Colin Harrison

Personal information
- Date of birth: 18 March 1946 (age 79)
- Place of birth: Pelsall, England
- Position: Defender

Youth career
- Walsall

Senior career*
- Years: Team / Apps / (Gls)
- 1964–1982: Walsall / 473 / (33)
- 1982–1983: Rushall Olympic

= Colin Harrison (footballer) =

English footballer

Colin Harrison (born 18 March 1946) is an English former professional footballer who played as a full back. He spent his entire professional career at Walsall where he holds the record for the most Football League appearances made by any one player at the club, making 473 league appearances across 18 years.

==Career==
A product of the Walsall youth system, he signed for the club on amateur terms in June 1961 before turning professional on 13 November 1963. His league debut came in September 1964 against Southend United and in his early days at the club he was employed as a utility player before settling into the role of full back. He established himself as first choice in that position for a number of years until suffering an injury in 1979 which saw him miss all but three of the league games in the 1979–80 season. He returned for 19 league appearances the following season and made his final appearance in a game against Chesterfield in September 1981.

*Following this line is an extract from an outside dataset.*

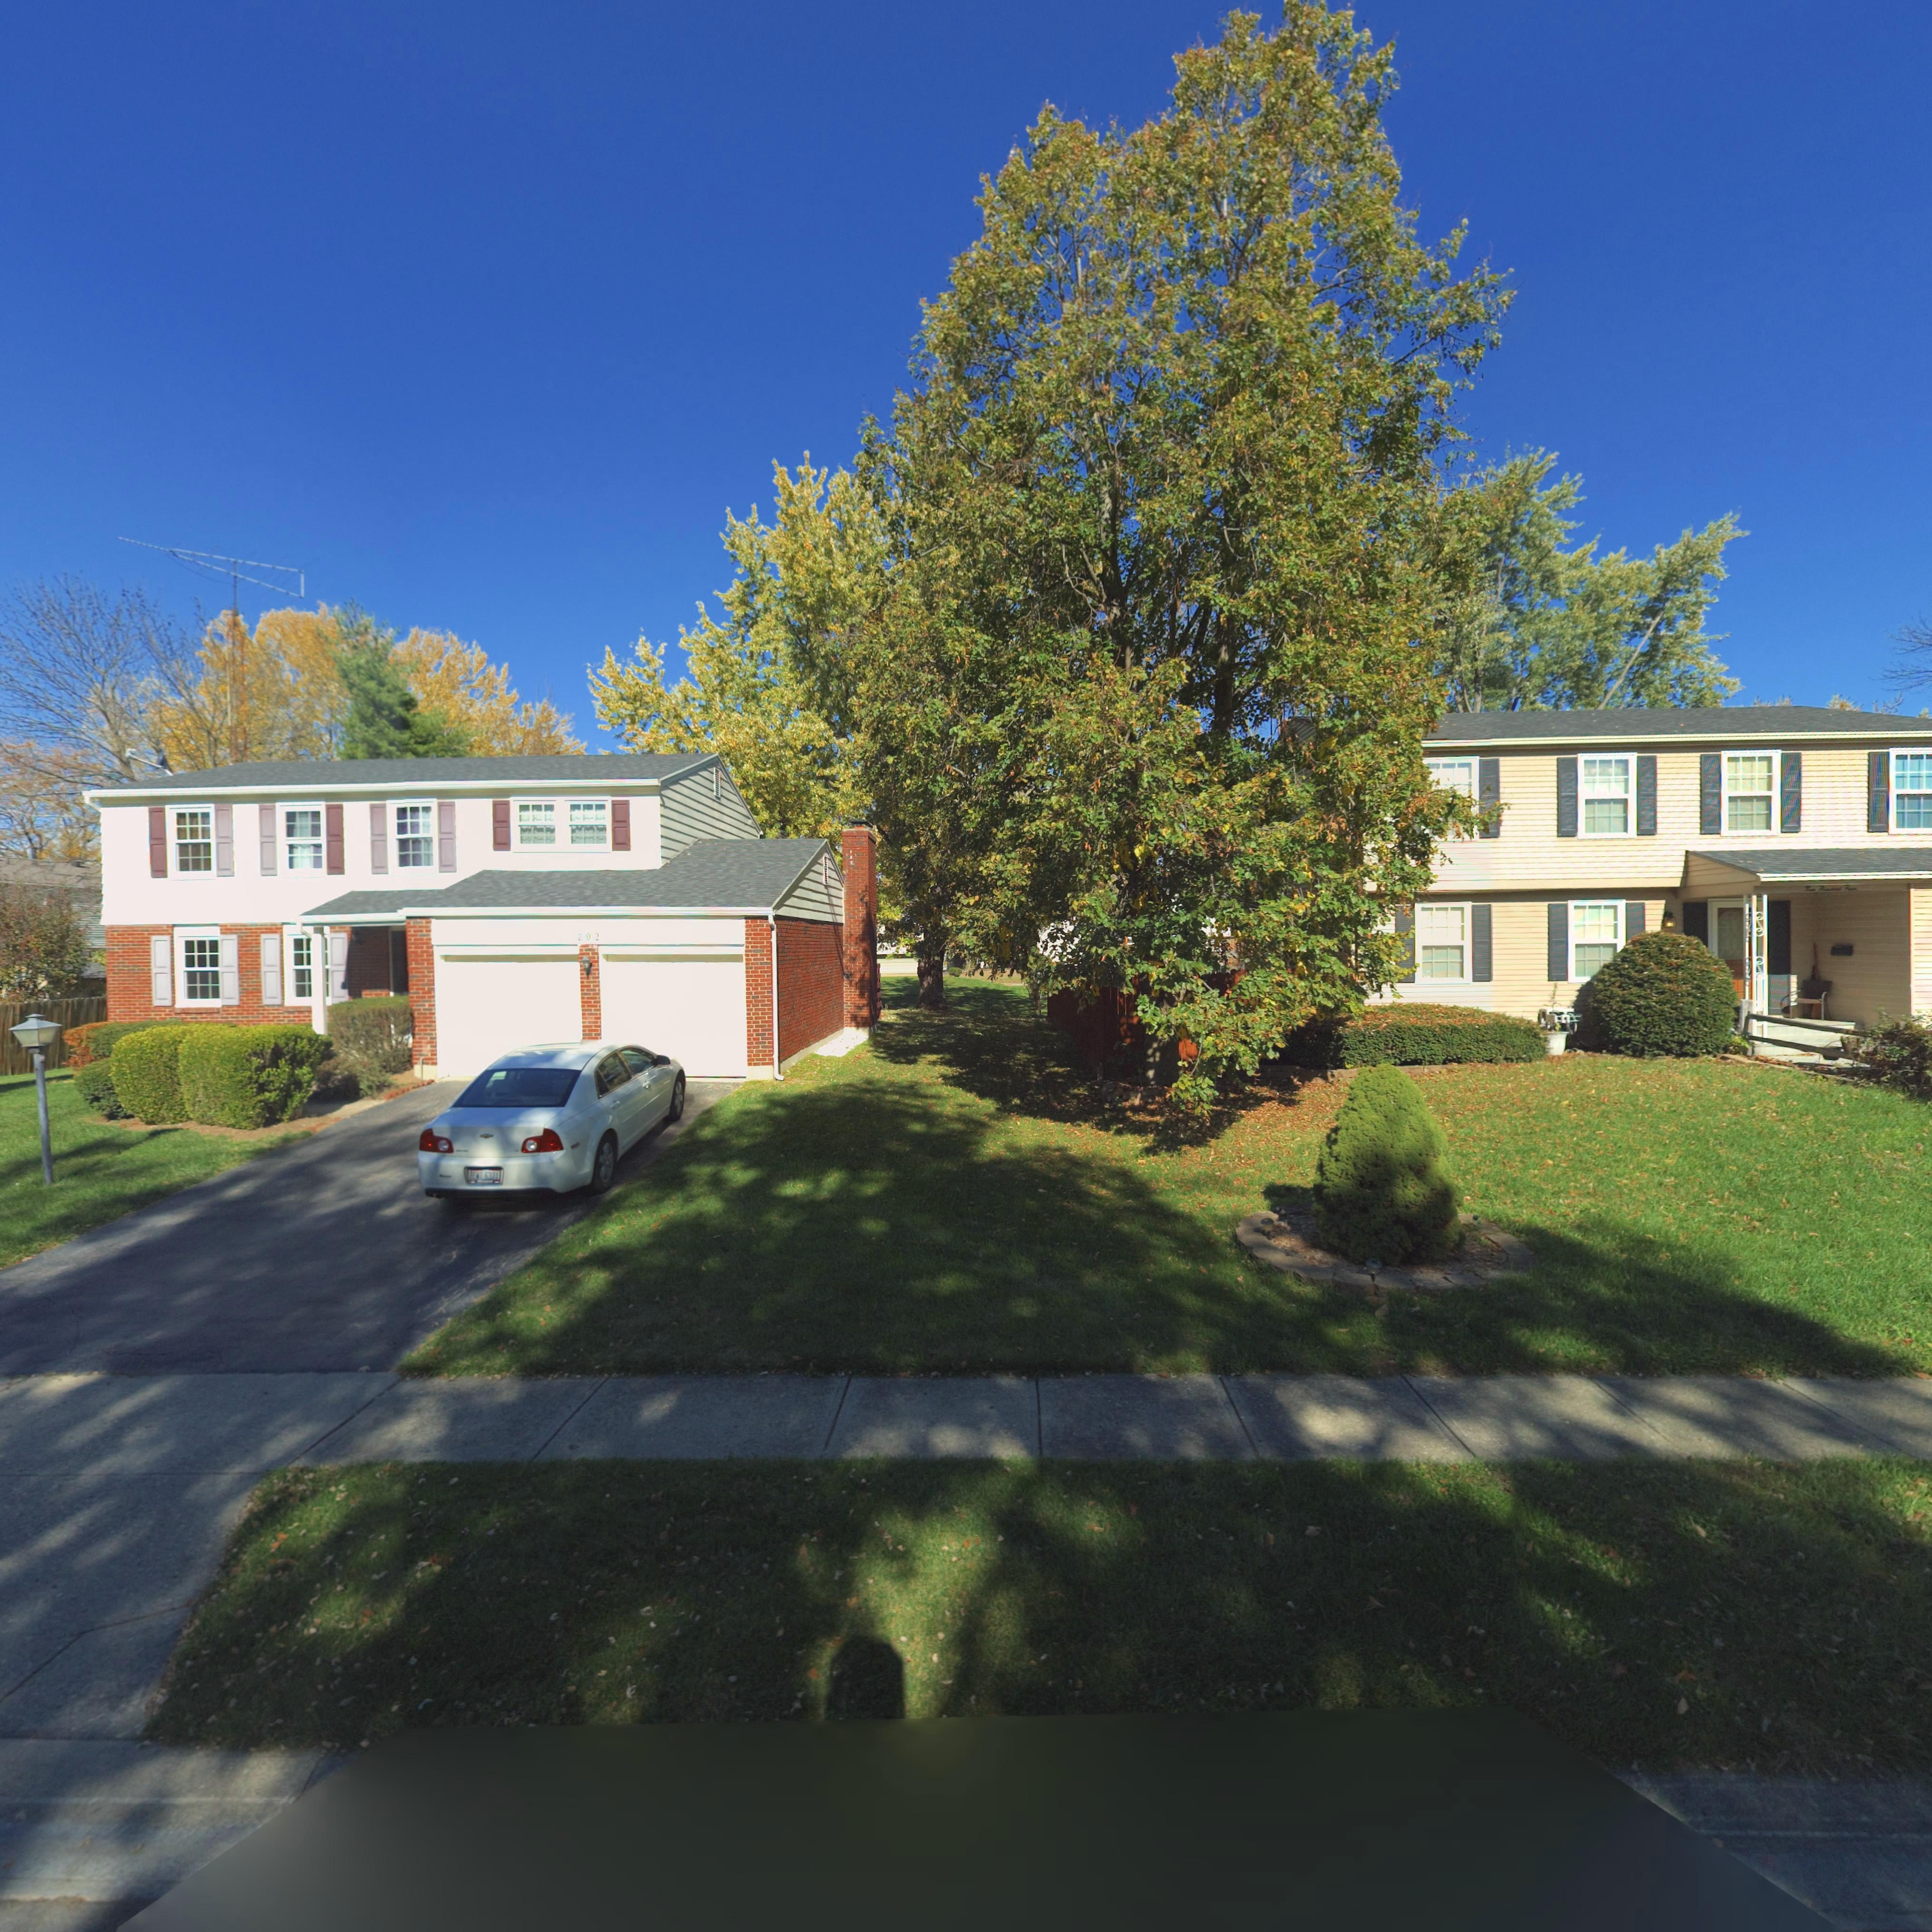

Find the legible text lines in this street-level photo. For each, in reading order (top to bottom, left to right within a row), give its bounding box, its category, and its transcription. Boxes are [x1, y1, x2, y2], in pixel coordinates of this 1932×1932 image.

[576, 931, 600, 942] StreetNumber: 202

Towards the end of his time at Walsall, Harrison also acted as trainer of the reserve team. Harrison made in total either 467 or 473 league appearances depending on the source consulted. He left the club in 1982 and signed for local non-league side Rushall Olympic in August 1982 before leaving the club and retiring in early 1983.

Harrison also held the record for most Walsall appearances in all competitions until this was overhauled by Jimmy Walker in January 2012.